§ TRY IT: In the listing below, convert everything from the line containing "Sponsors of the 98.9 WYRZ Music Machine" down to the end of the listing into a JSON list of strings, one string per line. Leave out blank lines.

Stored data:

====

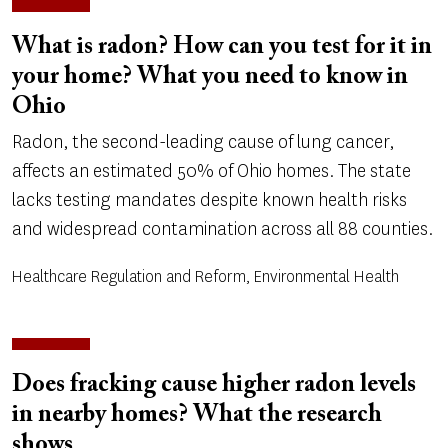
What is radon? How can you test for it in
your home? What you need to know in
Ohio
Radon, the second-leading cause of lung cancer,
affects an estimated 50% of Ohio homes. The state
lacks testing mandates despite known health risks
and widespread contamination across all 88 counties.
Healthcare Regulation and Reform, Environmental Health
Does fracking cause higher radon levels
in nearby homes? What the research
shows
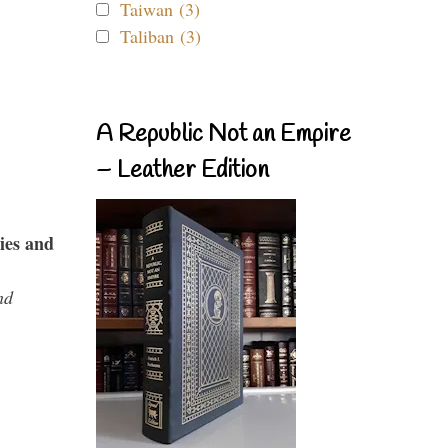
Taiwan (3)
Taliban (3)
A Republic Not an Empire
– Leather Edition
ies and
nd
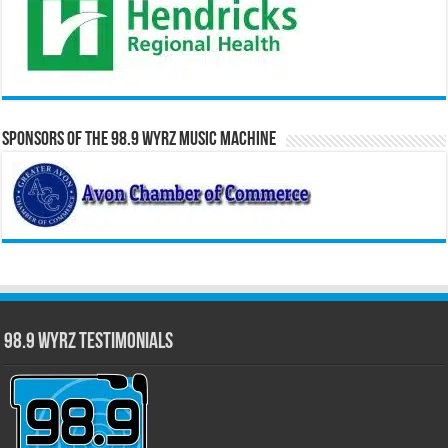
Sponsors of the 98.9 WYRZ Music Machine
98.9 WYRZ Testimonials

====

§ RESPONSE AREA:
[
  "Sponsors of the 98.9 WYRZ Music Machine",
  "98.9 WYRZ Testimonials"
]